- Your assignment
What lines in the records below include the word "that"? Return each one.

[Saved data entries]
┄┄┄┄┄┄┄┄┄┄
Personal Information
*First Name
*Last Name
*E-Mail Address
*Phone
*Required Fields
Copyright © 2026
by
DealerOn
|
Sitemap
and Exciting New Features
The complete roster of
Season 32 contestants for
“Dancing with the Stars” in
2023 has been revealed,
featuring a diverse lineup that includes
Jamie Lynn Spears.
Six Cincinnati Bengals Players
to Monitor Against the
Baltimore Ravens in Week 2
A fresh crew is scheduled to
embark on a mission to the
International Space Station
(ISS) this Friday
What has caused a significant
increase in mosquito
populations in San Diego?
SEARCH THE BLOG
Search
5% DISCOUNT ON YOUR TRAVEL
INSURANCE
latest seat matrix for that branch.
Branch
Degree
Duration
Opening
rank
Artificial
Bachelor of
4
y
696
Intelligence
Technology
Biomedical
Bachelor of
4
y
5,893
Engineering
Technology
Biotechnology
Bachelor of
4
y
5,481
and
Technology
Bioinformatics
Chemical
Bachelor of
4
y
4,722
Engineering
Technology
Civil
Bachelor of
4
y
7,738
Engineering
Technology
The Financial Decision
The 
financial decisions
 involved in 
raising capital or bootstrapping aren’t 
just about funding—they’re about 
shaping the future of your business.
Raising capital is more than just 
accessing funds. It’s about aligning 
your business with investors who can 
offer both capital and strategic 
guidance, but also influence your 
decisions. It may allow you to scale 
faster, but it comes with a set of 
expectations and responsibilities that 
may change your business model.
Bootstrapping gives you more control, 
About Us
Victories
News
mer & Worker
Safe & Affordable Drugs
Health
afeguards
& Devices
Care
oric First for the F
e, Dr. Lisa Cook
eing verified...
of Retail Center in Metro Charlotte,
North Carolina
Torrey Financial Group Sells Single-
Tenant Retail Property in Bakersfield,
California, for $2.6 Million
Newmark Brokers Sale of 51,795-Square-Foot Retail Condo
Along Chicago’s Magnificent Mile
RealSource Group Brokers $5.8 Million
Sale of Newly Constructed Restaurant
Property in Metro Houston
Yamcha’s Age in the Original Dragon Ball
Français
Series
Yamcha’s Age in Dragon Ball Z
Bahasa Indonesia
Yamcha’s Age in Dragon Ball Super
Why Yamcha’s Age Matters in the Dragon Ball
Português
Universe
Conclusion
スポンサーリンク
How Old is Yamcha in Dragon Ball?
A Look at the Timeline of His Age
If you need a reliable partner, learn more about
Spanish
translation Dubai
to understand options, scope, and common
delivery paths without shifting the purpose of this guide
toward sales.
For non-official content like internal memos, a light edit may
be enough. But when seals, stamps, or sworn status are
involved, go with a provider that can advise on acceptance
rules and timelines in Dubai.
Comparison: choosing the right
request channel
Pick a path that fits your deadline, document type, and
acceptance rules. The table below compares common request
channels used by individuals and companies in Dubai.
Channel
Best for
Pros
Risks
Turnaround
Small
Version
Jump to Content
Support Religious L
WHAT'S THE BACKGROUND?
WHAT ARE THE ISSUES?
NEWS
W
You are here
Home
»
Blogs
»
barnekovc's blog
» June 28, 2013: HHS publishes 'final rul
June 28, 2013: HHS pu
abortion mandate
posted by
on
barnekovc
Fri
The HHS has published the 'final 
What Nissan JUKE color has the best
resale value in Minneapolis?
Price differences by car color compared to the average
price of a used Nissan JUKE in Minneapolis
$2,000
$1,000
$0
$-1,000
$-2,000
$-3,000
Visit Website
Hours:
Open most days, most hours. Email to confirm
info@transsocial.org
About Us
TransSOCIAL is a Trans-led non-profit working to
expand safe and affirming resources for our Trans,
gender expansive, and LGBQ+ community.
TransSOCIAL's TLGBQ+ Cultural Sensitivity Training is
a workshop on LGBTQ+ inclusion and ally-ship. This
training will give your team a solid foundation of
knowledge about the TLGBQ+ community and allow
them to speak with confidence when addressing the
┄┄┄┄┄┄┄┄┄┄
- Answer box
featuring a diverse lineup that includes
latest seat matrix for that branch.
expectations and responsibilities that 
involved, go with a provider that can advise on acceptance
Pick a path that fits your deadline, document type, and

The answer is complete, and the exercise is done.